* Task to complete *
Transcribe the data exactly, stopping after the "Уголки направляющие" line.

* Data extracts *
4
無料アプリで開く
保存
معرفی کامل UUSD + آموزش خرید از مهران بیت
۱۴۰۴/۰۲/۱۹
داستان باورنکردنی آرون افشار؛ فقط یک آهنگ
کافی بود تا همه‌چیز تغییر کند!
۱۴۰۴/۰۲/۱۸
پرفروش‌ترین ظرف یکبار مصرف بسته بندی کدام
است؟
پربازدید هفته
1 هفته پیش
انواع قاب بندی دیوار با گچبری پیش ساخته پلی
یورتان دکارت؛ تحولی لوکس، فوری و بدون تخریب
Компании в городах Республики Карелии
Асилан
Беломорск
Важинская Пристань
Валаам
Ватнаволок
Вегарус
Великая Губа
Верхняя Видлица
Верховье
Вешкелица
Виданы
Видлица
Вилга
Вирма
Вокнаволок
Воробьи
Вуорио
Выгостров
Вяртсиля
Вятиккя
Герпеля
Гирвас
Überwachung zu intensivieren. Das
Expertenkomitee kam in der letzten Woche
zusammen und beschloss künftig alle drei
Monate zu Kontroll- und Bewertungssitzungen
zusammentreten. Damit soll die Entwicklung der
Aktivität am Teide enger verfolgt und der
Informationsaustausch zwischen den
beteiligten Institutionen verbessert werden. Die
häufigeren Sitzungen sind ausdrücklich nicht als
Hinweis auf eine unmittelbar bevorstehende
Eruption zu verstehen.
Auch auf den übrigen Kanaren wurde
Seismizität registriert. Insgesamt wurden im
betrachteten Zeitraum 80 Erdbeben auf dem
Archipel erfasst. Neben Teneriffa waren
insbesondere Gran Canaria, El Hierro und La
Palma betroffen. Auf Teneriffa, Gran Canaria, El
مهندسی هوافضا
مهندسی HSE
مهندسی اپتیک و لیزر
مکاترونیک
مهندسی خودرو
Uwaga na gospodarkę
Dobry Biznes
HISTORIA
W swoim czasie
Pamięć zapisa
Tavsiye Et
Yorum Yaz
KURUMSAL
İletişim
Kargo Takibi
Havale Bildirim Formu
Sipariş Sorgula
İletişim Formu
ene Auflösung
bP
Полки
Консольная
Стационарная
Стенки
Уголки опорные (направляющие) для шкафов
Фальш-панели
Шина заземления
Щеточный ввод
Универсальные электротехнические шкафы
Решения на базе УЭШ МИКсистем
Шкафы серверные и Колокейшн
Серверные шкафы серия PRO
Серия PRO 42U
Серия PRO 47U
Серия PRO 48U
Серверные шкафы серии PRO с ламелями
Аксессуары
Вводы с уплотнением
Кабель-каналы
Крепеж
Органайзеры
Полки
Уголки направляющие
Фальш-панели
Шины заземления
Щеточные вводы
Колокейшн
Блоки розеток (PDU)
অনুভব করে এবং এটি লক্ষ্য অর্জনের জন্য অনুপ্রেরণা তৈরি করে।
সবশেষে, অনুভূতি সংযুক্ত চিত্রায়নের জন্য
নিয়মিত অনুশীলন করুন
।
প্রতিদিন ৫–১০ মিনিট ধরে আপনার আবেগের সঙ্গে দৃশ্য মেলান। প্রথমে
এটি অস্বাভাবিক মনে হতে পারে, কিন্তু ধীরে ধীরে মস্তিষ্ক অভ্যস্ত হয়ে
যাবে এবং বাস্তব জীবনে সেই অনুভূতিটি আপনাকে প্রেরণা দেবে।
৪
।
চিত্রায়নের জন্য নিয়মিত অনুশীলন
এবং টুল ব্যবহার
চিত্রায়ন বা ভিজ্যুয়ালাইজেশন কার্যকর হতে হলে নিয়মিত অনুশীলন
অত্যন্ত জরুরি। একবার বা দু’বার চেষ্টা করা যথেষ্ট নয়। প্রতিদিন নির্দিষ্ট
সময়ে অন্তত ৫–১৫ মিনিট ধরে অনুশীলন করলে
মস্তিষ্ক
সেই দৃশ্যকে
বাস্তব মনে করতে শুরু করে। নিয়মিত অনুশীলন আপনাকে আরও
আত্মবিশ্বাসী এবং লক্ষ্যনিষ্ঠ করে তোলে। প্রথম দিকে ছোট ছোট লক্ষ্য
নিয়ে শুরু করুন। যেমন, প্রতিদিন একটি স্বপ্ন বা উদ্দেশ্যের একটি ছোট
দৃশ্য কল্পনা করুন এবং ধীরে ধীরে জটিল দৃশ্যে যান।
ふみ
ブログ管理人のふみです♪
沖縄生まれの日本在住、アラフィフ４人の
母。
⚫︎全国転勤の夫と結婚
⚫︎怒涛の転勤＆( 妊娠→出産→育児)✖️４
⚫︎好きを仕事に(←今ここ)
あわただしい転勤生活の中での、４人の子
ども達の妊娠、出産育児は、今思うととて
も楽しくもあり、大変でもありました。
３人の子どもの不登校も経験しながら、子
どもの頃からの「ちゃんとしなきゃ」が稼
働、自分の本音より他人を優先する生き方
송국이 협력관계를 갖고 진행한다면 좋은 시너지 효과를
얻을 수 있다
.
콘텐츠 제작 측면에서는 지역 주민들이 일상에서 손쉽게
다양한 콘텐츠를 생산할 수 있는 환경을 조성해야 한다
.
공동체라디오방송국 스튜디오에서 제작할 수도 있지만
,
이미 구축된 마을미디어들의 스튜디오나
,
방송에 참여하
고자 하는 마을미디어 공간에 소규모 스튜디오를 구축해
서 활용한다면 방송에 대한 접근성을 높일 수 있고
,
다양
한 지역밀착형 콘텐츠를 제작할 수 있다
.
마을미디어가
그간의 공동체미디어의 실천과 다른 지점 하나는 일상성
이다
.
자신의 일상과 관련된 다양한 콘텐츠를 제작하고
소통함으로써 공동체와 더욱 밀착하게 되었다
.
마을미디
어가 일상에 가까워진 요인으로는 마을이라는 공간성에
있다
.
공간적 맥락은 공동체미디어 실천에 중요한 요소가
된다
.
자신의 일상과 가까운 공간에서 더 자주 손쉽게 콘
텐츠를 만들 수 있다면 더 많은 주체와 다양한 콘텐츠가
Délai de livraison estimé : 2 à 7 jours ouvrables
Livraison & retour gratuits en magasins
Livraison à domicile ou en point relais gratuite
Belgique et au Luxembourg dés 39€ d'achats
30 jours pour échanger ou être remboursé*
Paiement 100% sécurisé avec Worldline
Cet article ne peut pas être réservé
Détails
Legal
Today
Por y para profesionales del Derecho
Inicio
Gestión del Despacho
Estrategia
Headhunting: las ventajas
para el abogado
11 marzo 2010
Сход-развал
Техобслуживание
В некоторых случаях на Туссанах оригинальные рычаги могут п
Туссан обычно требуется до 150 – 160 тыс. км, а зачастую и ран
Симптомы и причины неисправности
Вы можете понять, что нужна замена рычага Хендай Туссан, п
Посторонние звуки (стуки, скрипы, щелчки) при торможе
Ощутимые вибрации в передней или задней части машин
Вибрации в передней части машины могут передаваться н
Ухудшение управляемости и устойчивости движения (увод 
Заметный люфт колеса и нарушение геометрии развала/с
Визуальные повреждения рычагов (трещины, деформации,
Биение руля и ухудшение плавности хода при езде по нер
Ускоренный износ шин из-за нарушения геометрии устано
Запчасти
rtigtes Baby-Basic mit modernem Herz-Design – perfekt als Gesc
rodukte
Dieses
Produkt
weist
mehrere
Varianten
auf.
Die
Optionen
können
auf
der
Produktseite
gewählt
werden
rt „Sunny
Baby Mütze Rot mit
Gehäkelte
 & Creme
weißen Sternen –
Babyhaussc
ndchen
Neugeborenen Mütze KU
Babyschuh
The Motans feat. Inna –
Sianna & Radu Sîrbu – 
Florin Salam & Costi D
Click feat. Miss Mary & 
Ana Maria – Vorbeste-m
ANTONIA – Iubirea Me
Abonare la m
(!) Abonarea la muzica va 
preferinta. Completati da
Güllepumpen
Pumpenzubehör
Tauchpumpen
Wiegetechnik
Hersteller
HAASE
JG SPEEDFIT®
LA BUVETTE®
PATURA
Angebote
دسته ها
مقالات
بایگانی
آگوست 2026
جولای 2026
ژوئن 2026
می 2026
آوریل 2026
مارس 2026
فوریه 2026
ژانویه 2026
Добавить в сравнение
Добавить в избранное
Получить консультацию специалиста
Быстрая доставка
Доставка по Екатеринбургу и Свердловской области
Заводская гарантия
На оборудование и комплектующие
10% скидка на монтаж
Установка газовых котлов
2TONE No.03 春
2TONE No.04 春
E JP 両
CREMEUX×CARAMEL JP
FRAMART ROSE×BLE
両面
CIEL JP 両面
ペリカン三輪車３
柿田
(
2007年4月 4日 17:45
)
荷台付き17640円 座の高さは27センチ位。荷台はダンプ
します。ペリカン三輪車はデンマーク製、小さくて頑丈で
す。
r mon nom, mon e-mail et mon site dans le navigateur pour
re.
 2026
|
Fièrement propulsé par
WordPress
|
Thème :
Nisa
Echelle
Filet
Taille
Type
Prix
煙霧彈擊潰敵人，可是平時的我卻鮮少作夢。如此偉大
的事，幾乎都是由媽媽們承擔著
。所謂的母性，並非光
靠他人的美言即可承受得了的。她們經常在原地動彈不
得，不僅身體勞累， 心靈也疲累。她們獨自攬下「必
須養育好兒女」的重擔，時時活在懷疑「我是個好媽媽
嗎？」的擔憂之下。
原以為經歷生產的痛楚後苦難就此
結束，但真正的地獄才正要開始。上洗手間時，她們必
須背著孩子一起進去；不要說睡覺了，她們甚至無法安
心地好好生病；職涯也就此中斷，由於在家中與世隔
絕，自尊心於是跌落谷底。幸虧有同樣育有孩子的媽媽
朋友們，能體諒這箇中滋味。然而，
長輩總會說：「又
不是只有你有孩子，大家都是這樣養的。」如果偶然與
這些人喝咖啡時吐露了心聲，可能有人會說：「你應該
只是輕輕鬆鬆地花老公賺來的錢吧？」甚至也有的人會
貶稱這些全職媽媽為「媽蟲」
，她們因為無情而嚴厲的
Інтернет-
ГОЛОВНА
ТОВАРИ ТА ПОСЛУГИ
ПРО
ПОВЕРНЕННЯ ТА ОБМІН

* Written reply *
4
無料アプリで開く
保存
معرفی کامل UUSD + آموزش خرید از مهران بیت
۱۴۰۴/۰۲/۱۹
داستان باورنکردنی آرون افشار؛ فقط یک آهنگ
کافی بود تا همه‌چیز تغییر کند!
۱۴۰۴/۰۲/۱۸
پرفروش‌ترین ظرف یکبار مصرف بسته بندی کدام
است؟
پربازدید هفته
1 هفته پیش
انواع قاب بندی دیوار با گچبری پیش ساخته پلی
یورتان دکارت؛ تحولی لوکس، فوری و بدون تخریب
Компании в городах Республики Карелии
Асилан
Беломорск
Важинская Пристань
Валаам
Ватнаволок
Вегарус
Великая Губа
Верхняя Видлица
Верховье
Вешкелица
Виданы
Видлица
Вилга
Вирма
Вокнаволок
Воробьи
Вуорио
Выгостров
Вяртсиля
Вятиккя
Герпеля
Гирвас
Überwachung zu intensivieren. Das
Expertenkomitee kam in der letzten Woche
zusammen und beschloss künftig alle drei
Monate zu Kontroll- und Bewertungssitzungen
zusammentreten. Damit soll die Entwicklung der
Aktivität am Teide enger verfolgt und der
Informationsaustausch zwischen den
beteiligten Institutionen verbessert werden. Die
häufigeren Sitzungen sind ausdrücklich nicht als
Hinweis auf eine unmittelbar bevorstehende
Eruption zu verstehen.
Auch auf den übrigen Kanaren wurde
Seismizität registriert. Insgesamt wurden im
betrachteten Zeitraum 80 Erdbeben auf dem
Archipel erfasst. Neben Teneriffa waren
insbesondere Gran Canaria, El Hierro und La
Palma betroffen. Auf Teneriffa, Gran Canaria, El
مهندسی هوافضا
مهندسی HSE
مهندسی اپتیک و لیزر
مکاترونیک
مهندسی خودرو
Uwaga na gospodarkę
Dobry Biznes
HISTORIA
W swoim czasie
Pamięć zapisa
Tavsiye Et
Yorum Yaz
KURUMSAL
İletişim
Kargo Takibi
Havale Bildirim Formu
Sipariş Sorgula
İletişim Formu
ene Auflösung
bP
Полки
Консольная
Стационарная
Стенки
Уголки опорные (направляющие) для шкафов
Фальш-панели
Шина заземления
Щеточный ввод
Универсальные электротехнические шкафы
Решения на базе УЭШ МИКсистем
Шкафы серверные и Колокейшн
Серверные шкафы серия PRO
Серия PRO 42U
Серия PRO 47U
Серия PRO 48U
Серверные шкафы серии PRO с ламелями
Аксессуары
Вводы с уплотнением
Кабель-каналы
Крепеж
Органайзеры
Полки
Уголки направляющие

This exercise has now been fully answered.